The novel New York policy would have stopped that practice, requiring that all packaged books be purchased through designated vendors. As Think Progress recently reported, the “first five vendors combined offered just 77 books” including “5 romance novels, 14 religious texts, 24 drawing or coloring books, 21 puzzle books, 11 how-to books, one dictionary, and one thesaurus.”

Thankfully, Governor Cuomo responded to protests and suspended the program before its implementation. But his decision should not divert attention from the nationwide movement to curb prisoners’ access to books.

People in solitary confinement, for example, are regularly stripped of the right to have access to library books. In Michigan, Connecticut, Alabama and many other states, corrections boards have banned hundreds of books; some Mississippi prisons have sent packages of books back to the non-profits that provided them; and Texas recently prohibited over 10,000 titles, including a collection of Shakespeare’s sonnets.

Books matter and thinking about the ideas in books matters — especially to incarcerated men and women.

Instead of restricting books, state correctional boards should do everything they can to make them as widely available as possible. According to a 2016 Marshall Project report, incarcerated people who don’t finish high school are 10 percent “more likely to be arrested again than those who got a high school diploma.” Yet, the more literate people become, the more likely they are to take high school prep courses and even college courses, which improve their prospects outside of prison and have been shown to reduce the likelihood of returning.

Increased education has been shown to increase income and decrease crime rates, and other studies suggest that education for women with children is especially important as a means to promote success and “social capital” within family and communities. A National Research Council study further shows that, although 66 percent of incarcerated non-degree earners nationwide are likely to return to prison within three years of release, the likelihood drops to just 5.6 percent for Bachelor’s degree recipients.

When the correctional officer led me into our classroom after those 12 days of lockdown last September, my students were already debating the transformative power of the relationship between Gilgamesh and Enkidu. A shy, youngish man began explaining that, like Gilgamesh, he had been an extremely wild youngster before befriending a young man who “calmed him down” and whom he dearly loved. Like Enkidu, his best friend died.

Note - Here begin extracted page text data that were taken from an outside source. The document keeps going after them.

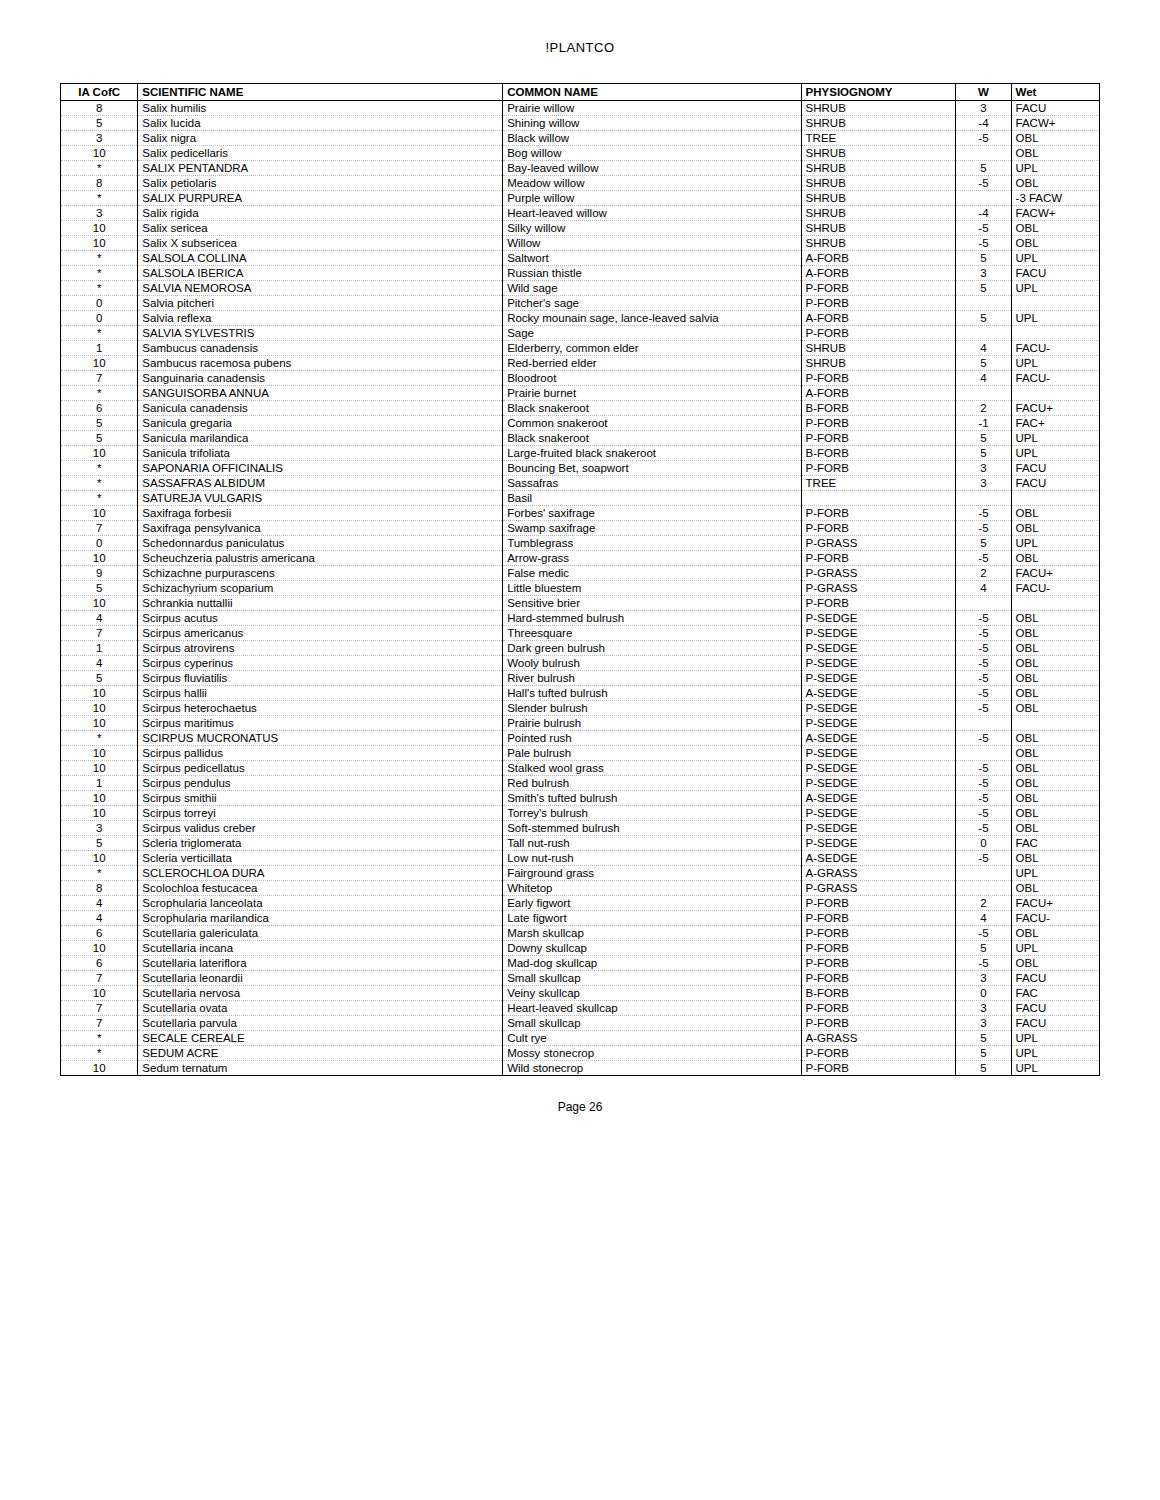!PLANTCO
| IA CofC | SCIENTIFIC NAME | COMMON NAME | PHYSIOGNOMY | W | Wet |
| --- | --- | --- | --- | --- | --- |
| 8 | Salix humilis | Prairie willow | SHRUB | 3 | FACU |
| 5 | Salix lucida | Shining willow | SHRUB | -4 | FACW+ |
| 3 | Salix nigra | Black willow | TREE | -5 | OBL |
| 10 | Salix pedicellaris | Bog willow | SHRUB | | OBL |
| * | SALIX PENTANDRA | Bay-leaved willow | SHRUB | 5 | UPL |
| 8 | Salix petiolaris | Meadow willow | SHRUB | -5 | OBL |
| * | SALIX PURPUREA | Purple willow | SHRUB | | -3 FACW |
| 3 | Salix rigida | Heart-leaved willow | SHRUB | -4 | FACW+ |
| 10 | Salix sericea | Silky willow | SHRUB | -5 | OBL |
| 10 | Salix X subsericea | Willow | SHRUB | -5 | OBL |
| * | SALSOLA COLLINA | Saltwort | A-FORB | 5 | UPL |
| * | SALSOLA IBERICA | Russian thistle | A-FORB | 3 | FACU |
| * | SALVIA NEMOROSA | Wild sage | P-FORB | 5 | UPL |
| 0 | Salvia pitcheri | Pitcher's sage | P-FORB | | |
| 0 | Salvia reflexa | Rocky mounain sage, lance-leaved salvia | A-FORB | 5 | UPL |
| * | SALVIA SYLVESTRIS | Sage | P-FORB | | |
| 1 | Sambucus canadensis | Elderberry, common elder | SHRUB | 4 | FACU- |
| 10 | Sambucus racemosa pubens | Red-berried elder | SHRUB | 5 | UPL |
| 7 | Sanguinaria canadensis | Bloodroot | P-FORB | 4 | FACU- |
| * | SANGUISORBA ANNUA | Prairie burnet | A-FORB | | |
| 6 | Sanicula canadensis | Black snakeroot | B-FORB | 2 | FACU+ |
| 5 | Sanicula gregaria | Common snakeroot | P-FORB | -1 | FAC+ |
| 5 | Sanicula marilandica | Black snakeroot | P-FORB | 5 | UPL |
| 10 | Sanicula trifoliata | Large-fruited black snakeroot | B-FORB | 5 | UPL |
| * | SAPONARIA OFFICINALIS | Bouncing Bet, soapwort | P-FORB | 3 | FACU |
| * | SASSAFRAS ALBIDUM | Sassafras | TREE | 3 | FACU |
| * | SATUREJA VULGARIS | Basil | | | |
| 10 | Saxifraga forbesii | Forbes' saxifrage | P-FORB | -5 | OBL |
| 7 | Saxifraga pensylvanica | Swamp saxifrage | P-FORB | -5 | OBL |
| 0 | Schedonnardus paniculatus | Tumblegrass | P-GRASS | 5 | UPL |
| 10 | Scheuchzeria palustris americana | Arrow-grass | P-FORB | -5 | OBL |
| 9 | Schizachne purpurascens | False medic | P-GRASS | 2 | FACU+ |
| 5 | Schizachyrium scoparium | Little bluestem | P-GRASS | 4 | FACU- |
| 10 | Schrankia nuttallii | Sensitive brier | P-FORB | | |
| 4 | Scirpus acutus | Hard-stemmed bulrush | P-SEDGE | -5 | OBL |
| 7 | Scirpus americanus | Threesquare | P-SEDGE | -5 | OBL |
| 1 | Scirpus atrovirens | Dark green bulrush | P-SEDGE | -5 | OBL |
| 4 | Scirpus cyperinus | Wooly bulrush | P-SEDGE | -5 | OBL |
| 5 | Scirpus fluviatilis | River bulrush | P-SEDGE | -5 | OBL |
| 10 | Scirpus hallii | Hall's tufted bulrush | A-SEDGE | -5 | OBL |
| 10 | Scirpus heterochaetus | Slender bulrush | P-SEDGE | -5 | OBL |
| 10 | Scirpus maritimus | Prairie bulrush | P-SEDGE | | |
| * | SCIRPUS MUCRONATUS | Pointed rush | A-SEDGE | -5 | OBL |
| 10 | Scirpus pallidus | Pale bulrush | P-SEDGE | | OBL |
| 10 | Scirpus pedicellatus | Stalked wool grass | P-SEDGE | -5 | OBL |
| 1 | Scirpus pendulus | Red bulrush | P-SEDGE | -5 | OBL |
| 10 | Scirpus smithii | Smith's tufted bulrush | A-SEDGE | -5 | OBL |
| 10 | Scirpus torreyi | Torrey's bulrush | P-SEDGE | -5 | OBL |
| 3 | Scirpus validus creber | Soft-stemmed bulrush | P-SEDGE | -5 | OBL |
| 5 | Scleria triglomerata | Tall nut-rush | P-SEDGE | 0 | FAC |
| 10 | Scleria verticillata | Low nut-rush | A-SEDGE | -5 | OBL |
| * | SCLEROCHLOA DURA | Fairground grass | A-GRASS | | UPL |
| 8 | Scolochloa festucacea | Whitetop | P-GRASS | | OBL |
| 4 | Scrophularia lanceolata | Early figwort | P-FORB | 2 | FACU+ |
| 4 | Scrophularia marilandica | Late figwort | P-FORB | 4 | FACU- |
| 6 | Scutellaria galericulata | Marsh skullcap | P-FORB | -5 | OBL |
| 10 | Scutellaria incana | Downy skullcap | P-FORB | 5 | UPL |
| 6 | Scutellaria lateriflora | Mad-dog skullcap | P-FORB | -5 | OBL |
| 7 | Scutellaria leonardii | Small skullcap | P-FORB | 3 | FACU |
| 10 | Scutellaria nervosa | Veiny skullcap | B-FORB | 0 | FAC |
| 7 | Scutellaria ovata | Heart-leaved skullcap | P-FORB | 3 | FACU |
| 7 | Scutellaria parvula | Small skullcap | P-FORB | 3 | FACU |
| * | SECALE CEREALE | Cult rye | A-GRASS | 5 | UPL |
| * | SEDUM ACRE | Mossy stonecrop | P-FORB | 5 | UPL |
| 10 | Sedum ternatum | Wild stonecrop | P-FORB | 5 | UPL |
Page 26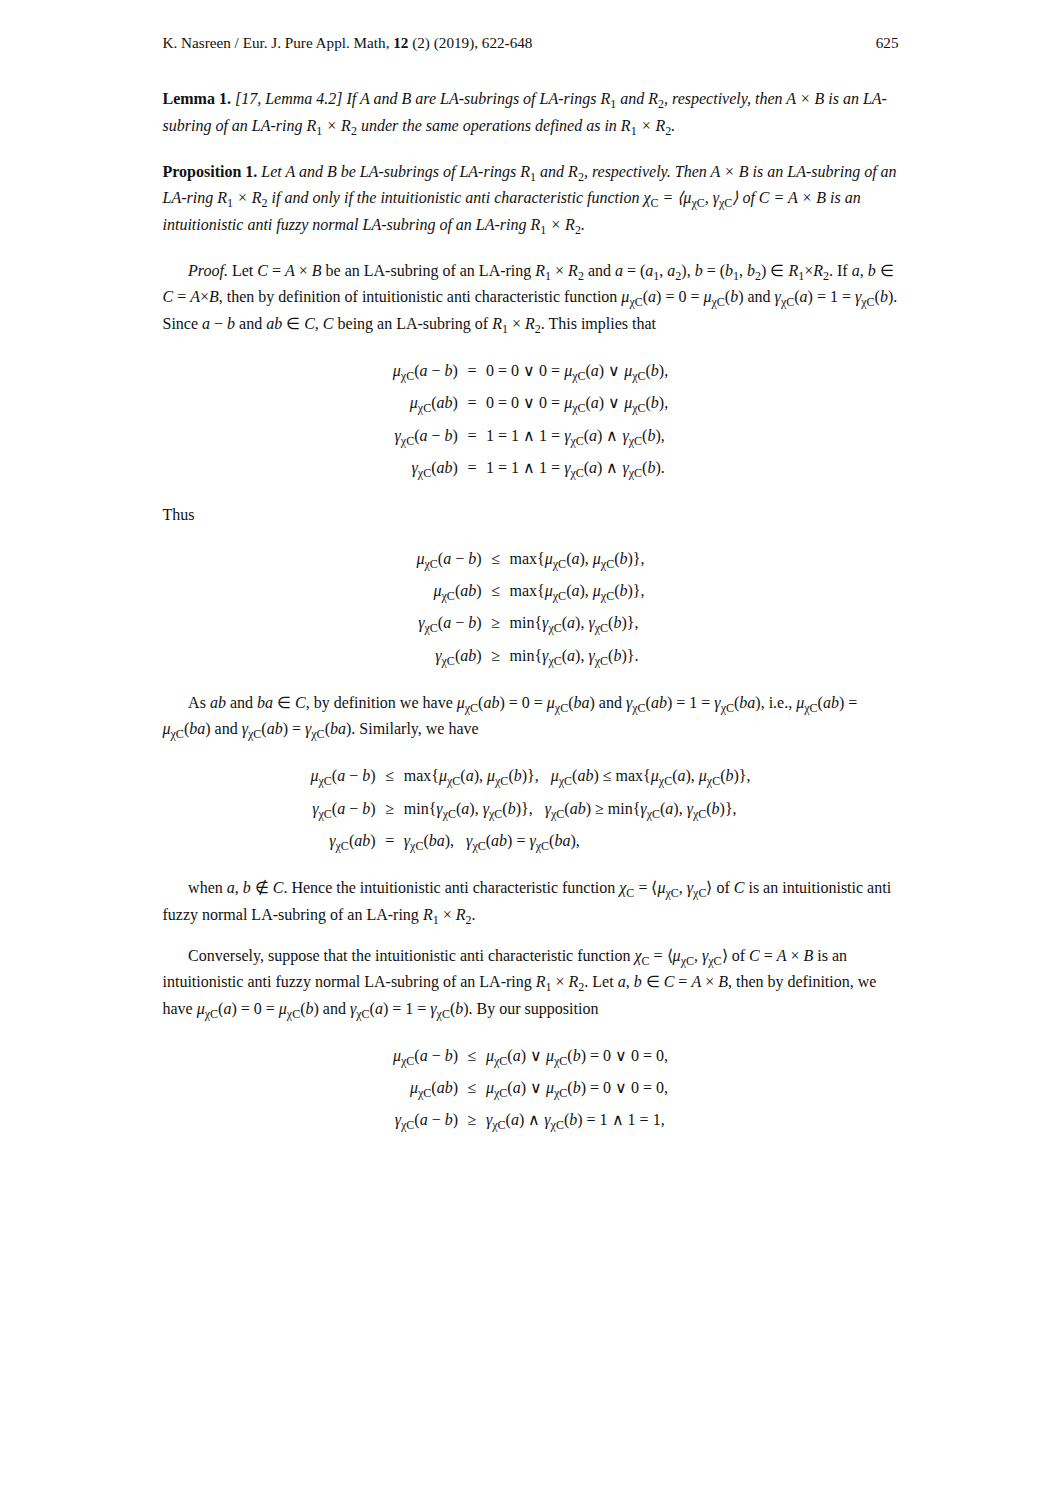K. Nasreen / Eur. J. Pure Appl. Math, 12 (2) (2019), 622-648 625
Lemma 1. [17, Lemma 4.2] If A and B are LA-subrings of LA-rings R1 and R2, respectively, then A × B is an LA-subring of an LA-ring R1 × R2 under the same operations defined as in R1 × R2.
Proposition 1. Let A and B be LA-subrings of LA-rings R1 and R2, respectively. Then A × B is an LA-subring of an LA-ring R1 × R2 if and only if the intuitionistic anti characteristic function χC = ⟨μχC, γχC⟩ of C = A × B is an intuitionistic anti fuzzy normal LA-subring of an LA-ring R1 × R2.
Proof. Let C = A × B be an LA-subring of an LA-ring R1 × R2 and a = (a1, a2), b = (b1, b2) ∈ R1×R2. If a, b ∈ C = A×B, then by definition of intuitionistic anti characteristic function μχC(a) = 0 = μχC(b) and γχC(a) = 1 = γχC(b). Since a − b and ab ∈ C, C being an LA-subring of R1 × R2. This implies that
| μ χC ( a − b ) | = | 0 = 0 ∨ 0 = μ χC ( a ) ∨ μ χC ( b ), |
| μ χC ( ab ) | = | 0 = 0 ∨ 0 = μ χC ( a ) ∨ μ χC ( b ), |
| γ χC ( a − b ) | = | 1 = 1 ∧ 1 = γ χC ( a ) ∧ γ χC ( b ), |
| γ χC ( ab ) | = | 1 = 1 ∧ 1 = γ χC ( a ) ∧ γ χC ( b ). |
Thus
| μ χC ( a − b ) | ≤ | max { μ χC ( a ), μ χC ( b )}, |
| μ χC ( ab ) | ≤ | max { μ χC ( a ), μ χC ( b )}, |
| γ χC ( a − b ) | ≥ | min { γ χC ( a ), γ χC ( b )}, |
| γ χC ( ab ) | ≥ | min { γ χC ( a ), γ χC ( b )}. |
As ab and ba ∈ C, by definition we have μχC(ab) = 0 = μχC(ba) and γχC(ab) = 1 = γχC(ba), i.e., μχC(ab) = μχC(ba) and γχC(ab) = γχC(ba). Similarly, we have
| μ χC ( a − b ) | ≤ | max { μ χC ( a ), μ χC ( b )}, μ χC ( ab ) ≤ max { μ χC ( a ), μ χC ( b )}, |
| γ χC ( a − b ) | ≥ | min { γ χC ( a ), γ χC ( b )}, γ χC ( ab ) ≥ min { γ χC ( a ), γ χC ( b )}, |
| γ χC ( ab ) | = | γ χC ( ba ), γ χC ( ab ) = γ χC ( ba ), |
when a, b ∉ C. Hence the intuitionistic anti characteristic function χC = ⟨μχC, γχC⟩ of C is an intuitionistic anti fuzzy normal LA-subring of an LA-ring R1 × R2.
Conversely, suppose that the intuitionistic anti characteristic function χC = ⟨μχC, γχC⟩ of C = A × B is an intuitionistic anti fuzzy normal LA-subring of an LA-ring R1 × R2. Let a, b ∈ C = A × B, then by definition, we have μχC(a) = 0 = μχC(b) and γχC(a) = 1 = γχC(b). By our supposition
| μ χC ( a − b ) | ≤ | μ χC ( a ) ∨ μ χC ( b ) = 0 ∨ 0 = 0, |
| μ χC ( ab ) | ≤ | μ χC ( a ) ∨ μ χC ( b ) = 0 ∨ 0 = 0, |
| γ χC ( a − b ) | ≥ | γ χC ( a ) ∧ γ χC ( b ) = 1 ∧ 1 = 1, |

He then confessed to a hushed classroom that he had never come to grips with the loss of his friend until he read the epic, saying quietly "that story is my life and reading it changed my life."

For the next two hours, 15 men sat joyously discussing one of the world’s most ancient poems. It was the best discussion of a literary work I’ve ever had, not just for its quality, but for what it promised. As one of my students put it: “I thought my brain had stopped working and would never work again. The reading and discussing we’ve done, it’s proven to me that my brain still works. I’m ready to use it more.”

We need all the working brains we can get. Books matter and thinking about the ideas in books matters — especially to incarcerated men and women.

Christia Mercer is the Gustave M. Berne Professor of Philosophy at Columbia University and Director of the Center for New Narratives in Philosophy. She teaches in prison as part of Columbia’s Justice-in-Education Initiative. She has taught in Taconic Correctional Facility and the Brooklyn Metropolitan Detention Center.